For patients with bronchiectasis hospitalized for severe infection or respiratory distress, we suggest broad spectrum empiric therapy with coverage of both methicillin-resistant Staphylococcus aureus (MRSA) (eg, vancomycin or linezolid) and Pseudomonas (eg, antipseudomonal penicillin, third generation cephalosporin, a carbapenem, or aztreonam) rather than narrower regimens (Grade 2C). (See 'Patients with severe infection' above.)

-Recent cultures without highly resistant organisms – For clinically stable patients with sputum cultures from the past 6 to 12 months that do not reveal antibiotic-resistant organisms, we suggest amoxicillin 500 mg three times daily or doxycycline 100 mg twice daily rather than other agents (Grade 2C). In the presence of beta-lactamase producing organisms, choices include amoxicillin-clavulanate, second or third generation cephalosporin, doxycycline, or a fluoroquinolone. Sensitive isolates of Pseudomonas can be treated with ciprofloxacin. (See 'Initial antibiotic selection' above.)

-Recent cultures with highly resistant organisms – For clinically stable patients with the most recent prior cultures growing chronic Pseudomonas aeruginosa or MRSA resistant to oral agents, we suggest initiation of an intravenous antibiotic with efficacy against prior isolates (Grade 2C). (See 'Initial antibiotic selection' above and 'Patients requiring intravenous antibiotics for resistant organisms' above.)

For patients with a history of chronic Pseudomonas infection who are hospitalized for severe infection or respiratory distress, we suggest empiric therapy with vancomycin or linezolid and two antipseudomonal antibiotics rather than vancomycin or linezolid and only one antipseudomonal antibiotic (Grade 2C). (See 'Approach to inpatient therapy' above.)

-Course of therapy – Patients who do not improve or who are on intravenous therapy should be transitioned to antibiotics tailored to sputum cultures from the current exacerbation once these are available. We typically treat acute exacerbations for 10 to 14 days. (See 'Duration of therapy' above.)

●Hemoptysis – Patients with active hemoptysis should receive chest CT and bronchoscopy to help localize and treat the site of bleeding. For patients with brisk or life-threatening hemoptysis, bronchial artery embolization or resectional surgery may be required. (See 'Management of exacerbation-associated hemoptysis' above and "Evaluation and management of life-threatening hemoptysis".)
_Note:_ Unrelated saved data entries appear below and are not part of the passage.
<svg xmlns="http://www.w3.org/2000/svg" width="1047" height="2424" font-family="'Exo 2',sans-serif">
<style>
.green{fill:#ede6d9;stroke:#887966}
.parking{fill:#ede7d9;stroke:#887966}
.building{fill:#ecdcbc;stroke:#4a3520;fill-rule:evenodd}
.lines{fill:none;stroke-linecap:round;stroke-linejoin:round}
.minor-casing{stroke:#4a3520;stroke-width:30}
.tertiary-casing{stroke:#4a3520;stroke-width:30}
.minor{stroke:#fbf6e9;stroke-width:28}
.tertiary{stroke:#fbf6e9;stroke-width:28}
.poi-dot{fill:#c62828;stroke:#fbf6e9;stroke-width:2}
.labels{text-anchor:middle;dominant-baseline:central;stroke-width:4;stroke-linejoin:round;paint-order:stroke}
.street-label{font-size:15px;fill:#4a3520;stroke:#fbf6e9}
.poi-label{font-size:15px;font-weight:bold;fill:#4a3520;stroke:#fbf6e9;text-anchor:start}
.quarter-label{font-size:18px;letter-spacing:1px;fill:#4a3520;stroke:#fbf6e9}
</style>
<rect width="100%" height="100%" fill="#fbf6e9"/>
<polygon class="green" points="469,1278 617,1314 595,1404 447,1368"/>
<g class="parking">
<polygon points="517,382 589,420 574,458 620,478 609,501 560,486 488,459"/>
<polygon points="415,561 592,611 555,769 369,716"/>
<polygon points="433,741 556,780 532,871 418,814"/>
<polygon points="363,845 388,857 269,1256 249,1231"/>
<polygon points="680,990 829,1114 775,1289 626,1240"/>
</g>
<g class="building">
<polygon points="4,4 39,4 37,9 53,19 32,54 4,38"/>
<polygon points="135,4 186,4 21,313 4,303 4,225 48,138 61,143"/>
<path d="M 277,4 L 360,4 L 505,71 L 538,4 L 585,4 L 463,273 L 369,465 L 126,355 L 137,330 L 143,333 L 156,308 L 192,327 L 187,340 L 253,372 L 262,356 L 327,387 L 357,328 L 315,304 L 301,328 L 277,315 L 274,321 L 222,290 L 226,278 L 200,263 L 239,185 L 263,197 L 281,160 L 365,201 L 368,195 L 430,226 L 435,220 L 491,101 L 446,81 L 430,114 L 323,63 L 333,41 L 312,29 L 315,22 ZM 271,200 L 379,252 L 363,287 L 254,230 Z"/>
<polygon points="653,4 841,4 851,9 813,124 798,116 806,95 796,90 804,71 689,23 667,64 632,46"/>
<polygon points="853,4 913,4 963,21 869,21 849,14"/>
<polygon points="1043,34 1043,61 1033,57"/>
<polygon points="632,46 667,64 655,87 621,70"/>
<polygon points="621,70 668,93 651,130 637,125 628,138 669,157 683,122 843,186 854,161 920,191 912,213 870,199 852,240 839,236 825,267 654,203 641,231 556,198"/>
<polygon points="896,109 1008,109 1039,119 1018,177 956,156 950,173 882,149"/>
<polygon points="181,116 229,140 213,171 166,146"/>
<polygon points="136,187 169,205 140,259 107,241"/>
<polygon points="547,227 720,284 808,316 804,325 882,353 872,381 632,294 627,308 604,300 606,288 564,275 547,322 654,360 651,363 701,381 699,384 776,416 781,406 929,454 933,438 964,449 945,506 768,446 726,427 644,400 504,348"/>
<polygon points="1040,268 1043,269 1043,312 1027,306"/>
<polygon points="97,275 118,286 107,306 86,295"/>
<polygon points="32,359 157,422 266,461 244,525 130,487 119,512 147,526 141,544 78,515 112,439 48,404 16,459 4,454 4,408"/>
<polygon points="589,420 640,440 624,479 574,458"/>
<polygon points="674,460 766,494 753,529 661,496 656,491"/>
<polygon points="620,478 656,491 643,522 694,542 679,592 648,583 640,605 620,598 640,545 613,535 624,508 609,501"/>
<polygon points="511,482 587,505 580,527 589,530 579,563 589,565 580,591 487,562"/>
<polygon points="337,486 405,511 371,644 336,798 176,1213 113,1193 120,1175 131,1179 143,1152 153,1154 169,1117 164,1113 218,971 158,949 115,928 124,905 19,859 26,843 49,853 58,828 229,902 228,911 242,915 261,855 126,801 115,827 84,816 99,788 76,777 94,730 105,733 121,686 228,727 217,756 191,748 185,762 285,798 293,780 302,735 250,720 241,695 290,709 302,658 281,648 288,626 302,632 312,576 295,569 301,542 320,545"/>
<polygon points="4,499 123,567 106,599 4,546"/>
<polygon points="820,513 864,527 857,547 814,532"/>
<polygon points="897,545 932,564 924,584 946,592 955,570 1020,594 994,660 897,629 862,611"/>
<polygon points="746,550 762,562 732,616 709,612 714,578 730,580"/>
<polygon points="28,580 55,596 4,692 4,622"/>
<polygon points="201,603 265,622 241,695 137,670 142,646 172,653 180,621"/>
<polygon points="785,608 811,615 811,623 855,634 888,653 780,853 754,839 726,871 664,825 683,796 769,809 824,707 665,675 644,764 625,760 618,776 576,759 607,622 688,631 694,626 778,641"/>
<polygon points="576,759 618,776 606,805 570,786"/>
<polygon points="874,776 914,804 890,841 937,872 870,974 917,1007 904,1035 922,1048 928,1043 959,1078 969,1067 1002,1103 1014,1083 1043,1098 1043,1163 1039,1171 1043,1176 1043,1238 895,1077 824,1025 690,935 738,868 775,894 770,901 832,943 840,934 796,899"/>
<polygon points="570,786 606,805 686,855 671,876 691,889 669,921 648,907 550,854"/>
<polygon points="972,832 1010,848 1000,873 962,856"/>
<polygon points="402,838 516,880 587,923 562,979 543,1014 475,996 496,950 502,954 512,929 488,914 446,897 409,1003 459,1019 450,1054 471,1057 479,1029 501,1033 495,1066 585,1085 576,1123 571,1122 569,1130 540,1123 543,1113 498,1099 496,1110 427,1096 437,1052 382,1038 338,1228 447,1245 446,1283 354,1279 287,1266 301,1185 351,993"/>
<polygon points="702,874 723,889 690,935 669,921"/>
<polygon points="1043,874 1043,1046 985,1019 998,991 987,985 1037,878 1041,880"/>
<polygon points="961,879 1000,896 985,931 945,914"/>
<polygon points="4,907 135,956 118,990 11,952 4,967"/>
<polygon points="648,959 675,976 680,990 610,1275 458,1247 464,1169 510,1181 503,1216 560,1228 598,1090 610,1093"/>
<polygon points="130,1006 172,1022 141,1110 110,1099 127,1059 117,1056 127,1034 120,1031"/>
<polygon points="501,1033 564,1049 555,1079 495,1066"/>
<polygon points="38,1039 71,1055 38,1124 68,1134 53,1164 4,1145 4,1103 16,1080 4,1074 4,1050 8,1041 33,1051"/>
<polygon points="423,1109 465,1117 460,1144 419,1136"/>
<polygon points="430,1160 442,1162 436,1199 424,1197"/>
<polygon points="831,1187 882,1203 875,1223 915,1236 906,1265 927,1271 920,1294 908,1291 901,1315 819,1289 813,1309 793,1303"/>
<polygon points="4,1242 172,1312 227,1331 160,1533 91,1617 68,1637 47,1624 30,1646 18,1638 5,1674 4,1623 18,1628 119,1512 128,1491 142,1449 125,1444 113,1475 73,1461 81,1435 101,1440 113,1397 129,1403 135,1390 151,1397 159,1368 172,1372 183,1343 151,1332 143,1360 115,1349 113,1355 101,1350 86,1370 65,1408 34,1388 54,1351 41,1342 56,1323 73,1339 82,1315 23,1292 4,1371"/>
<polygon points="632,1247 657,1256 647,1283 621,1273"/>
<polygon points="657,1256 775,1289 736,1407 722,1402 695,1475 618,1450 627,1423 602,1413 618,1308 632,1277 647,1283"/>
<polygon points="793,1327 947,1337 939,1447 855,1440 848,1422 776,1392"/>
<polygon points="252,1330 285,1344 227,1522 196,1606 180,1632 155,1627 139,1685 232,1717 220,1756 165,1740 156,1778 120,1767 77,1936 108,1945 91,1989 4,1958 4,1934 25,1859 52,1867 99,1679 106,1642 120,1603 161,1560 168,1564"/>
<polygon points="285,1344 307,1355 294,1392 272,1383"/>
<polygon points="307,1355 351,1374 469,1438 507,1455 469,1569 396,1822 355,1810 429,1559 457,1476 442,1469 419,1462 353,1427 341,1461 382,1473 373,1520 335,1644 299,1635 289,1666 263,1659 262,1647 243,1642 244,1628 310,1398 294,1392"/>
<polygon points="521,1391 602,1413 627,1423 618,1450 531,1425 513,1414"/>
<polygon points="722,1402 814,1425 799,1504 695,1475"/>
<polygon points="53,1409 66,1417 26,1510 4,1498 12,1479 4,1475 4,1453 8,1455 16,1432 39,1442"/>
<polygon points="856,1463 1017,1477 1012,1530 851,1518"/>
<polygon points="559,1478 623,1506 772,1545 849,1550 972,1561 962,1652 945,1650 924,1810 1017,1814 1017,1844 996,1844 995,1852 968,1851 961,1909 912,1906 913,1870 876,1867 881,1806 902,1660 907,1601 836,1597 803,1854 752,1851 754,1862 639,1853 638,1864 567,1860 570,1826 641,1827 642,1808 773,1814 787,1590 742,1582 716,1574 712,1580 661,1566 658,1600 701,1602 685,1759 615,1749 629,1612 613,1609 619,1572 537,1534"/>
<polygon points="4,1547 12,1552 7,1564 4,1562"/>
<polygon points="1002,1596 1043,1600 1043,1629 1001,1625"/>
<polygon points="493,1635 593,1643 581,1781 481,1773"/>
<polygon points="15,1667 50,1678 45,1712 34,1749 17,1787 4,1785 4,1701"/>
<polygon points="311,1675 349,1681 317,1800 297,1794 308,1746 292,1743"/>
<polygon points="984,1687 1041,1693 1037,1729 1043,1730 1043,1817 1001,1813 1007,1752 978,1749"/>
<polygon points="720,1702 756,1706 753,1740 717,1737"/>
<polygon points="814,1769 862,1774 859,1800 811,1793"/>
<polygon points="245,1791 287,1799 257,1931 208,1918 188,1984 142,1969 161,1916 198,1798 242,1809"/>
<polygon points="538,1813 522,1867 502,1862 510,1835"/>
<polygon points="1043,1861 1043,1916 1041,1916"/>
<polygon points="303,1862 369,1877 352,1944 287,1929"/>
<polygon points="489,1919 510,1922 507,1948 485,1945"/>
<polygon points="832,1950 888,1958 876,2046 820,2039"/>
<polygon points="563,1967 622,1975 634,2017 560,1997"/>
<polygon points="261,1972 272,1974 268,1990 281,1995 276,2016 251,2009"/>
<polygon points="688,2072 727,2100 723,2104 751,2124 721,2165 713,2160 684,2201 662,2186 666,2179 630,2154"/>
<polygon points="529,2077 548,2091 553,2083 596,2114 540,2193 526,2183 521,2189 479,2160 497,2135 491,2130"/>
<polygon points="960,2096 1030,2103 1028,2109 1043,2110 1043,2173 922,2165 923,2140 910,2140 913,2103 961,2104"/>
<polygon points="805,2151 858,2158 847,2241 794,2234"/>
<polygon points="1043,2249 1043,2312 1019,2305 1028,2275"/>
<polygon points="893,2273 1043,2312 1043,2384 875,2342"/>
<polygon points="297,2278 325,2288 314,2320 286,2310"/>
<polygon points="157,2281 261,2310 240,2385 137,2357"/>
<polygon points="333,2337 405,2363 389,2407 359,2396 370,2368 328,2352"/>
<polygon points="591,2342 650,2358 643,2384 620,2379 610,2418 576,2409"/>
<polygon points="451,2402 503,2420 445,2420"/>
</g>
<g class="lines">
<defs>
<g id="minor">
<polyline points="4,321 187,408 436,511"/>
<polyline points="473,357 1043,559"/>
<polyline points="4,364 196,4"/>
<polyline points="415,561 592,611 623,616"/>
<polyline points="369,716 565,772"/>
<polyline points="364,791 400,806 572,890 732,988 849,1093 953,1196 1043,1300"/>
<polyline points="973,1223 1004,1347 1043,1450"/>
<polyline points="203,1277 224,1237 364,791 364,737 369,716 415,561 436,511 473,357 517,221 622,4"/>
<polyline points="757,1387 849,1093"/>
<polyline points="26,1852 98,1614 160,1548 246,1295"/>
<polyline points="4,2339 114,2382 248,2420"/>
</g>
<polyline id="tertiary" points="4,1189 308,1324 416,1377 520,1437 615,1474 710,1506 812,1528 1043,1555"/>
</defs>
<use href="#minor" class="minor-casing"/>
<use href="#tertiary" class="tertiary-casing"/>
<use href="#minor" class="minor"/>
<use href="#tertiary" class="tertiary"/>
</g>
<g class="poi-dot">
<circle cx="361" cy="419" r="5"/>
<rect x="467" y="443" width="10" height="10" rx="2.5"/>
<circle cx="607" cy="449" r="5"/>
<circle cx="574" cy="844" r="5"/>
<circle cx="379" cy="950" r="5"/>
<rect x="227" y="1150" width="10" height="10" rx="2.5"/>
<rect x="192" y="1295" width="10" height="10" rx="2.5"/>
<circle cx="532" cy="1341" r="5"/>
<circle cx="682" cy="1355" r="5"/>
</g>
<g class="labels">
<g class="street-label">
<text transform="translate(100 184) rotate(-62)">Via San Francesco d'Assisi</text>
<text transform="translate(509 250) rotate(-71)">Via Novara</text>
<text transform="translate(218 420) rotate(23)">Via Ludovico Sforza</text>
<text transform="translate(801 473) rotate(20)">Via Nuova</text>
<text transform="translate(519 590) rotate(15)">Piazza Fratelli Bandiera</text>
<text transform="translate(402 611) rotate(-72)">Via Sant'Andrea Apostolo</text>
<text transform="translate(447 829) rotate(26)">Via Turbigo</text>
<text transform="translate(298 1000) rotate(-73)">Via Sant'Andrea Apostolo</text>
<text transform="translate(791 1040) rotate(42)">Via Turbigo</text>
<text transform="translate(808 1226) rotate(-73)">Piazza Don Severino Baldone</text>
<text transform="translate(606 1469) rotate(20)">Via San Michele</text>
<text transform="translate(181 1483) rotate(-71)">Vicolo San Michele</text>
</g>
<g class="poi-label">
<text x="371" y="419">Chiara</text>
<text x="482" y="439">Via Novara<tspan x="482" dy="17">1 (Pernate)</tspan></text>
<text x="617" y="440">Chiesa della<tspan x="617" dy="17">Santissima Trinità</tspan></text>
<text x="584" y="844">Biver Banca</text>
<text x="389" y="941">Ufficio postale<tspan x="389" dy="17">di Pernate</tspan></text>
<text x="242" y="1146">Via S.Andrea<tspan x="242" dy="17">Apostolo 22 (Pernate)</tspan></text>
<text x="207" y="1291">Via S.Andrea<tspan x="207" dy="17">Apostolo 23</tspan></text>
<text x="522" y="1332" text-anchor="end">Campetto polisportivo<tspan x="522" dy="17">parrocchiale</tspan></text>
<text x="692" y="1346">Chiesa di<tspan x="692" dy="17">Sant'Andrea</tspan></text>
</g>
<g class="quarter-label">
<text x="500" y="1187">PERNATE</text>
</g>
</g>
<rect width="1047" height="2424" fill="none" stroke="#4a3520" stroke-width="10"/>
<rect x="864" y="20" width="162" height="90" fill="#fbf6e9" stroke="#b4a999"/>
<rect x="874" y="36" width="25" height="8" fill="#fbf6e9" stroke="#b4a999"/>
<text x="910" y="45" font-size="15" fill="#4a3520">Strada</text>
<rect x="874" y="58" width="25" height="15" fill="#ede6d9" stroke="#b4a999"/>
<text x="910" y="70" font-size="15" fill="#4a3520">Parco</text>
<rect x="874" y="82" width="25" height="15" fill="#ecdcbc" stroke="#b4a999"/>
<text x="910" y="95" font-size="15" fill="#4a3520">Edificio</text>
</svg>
●Refractory disease – For patients with bronchiectasis confined to one or two lobes that is not controlled by medical therapy, we suggest surgical evaluation rather than continued medical therapy alone (Grade 2C). In diffuse disease refractory to medical management, referral for lung transplantation may be appropriate. (See 'Management of refractory and recurrent exacerbations' above.)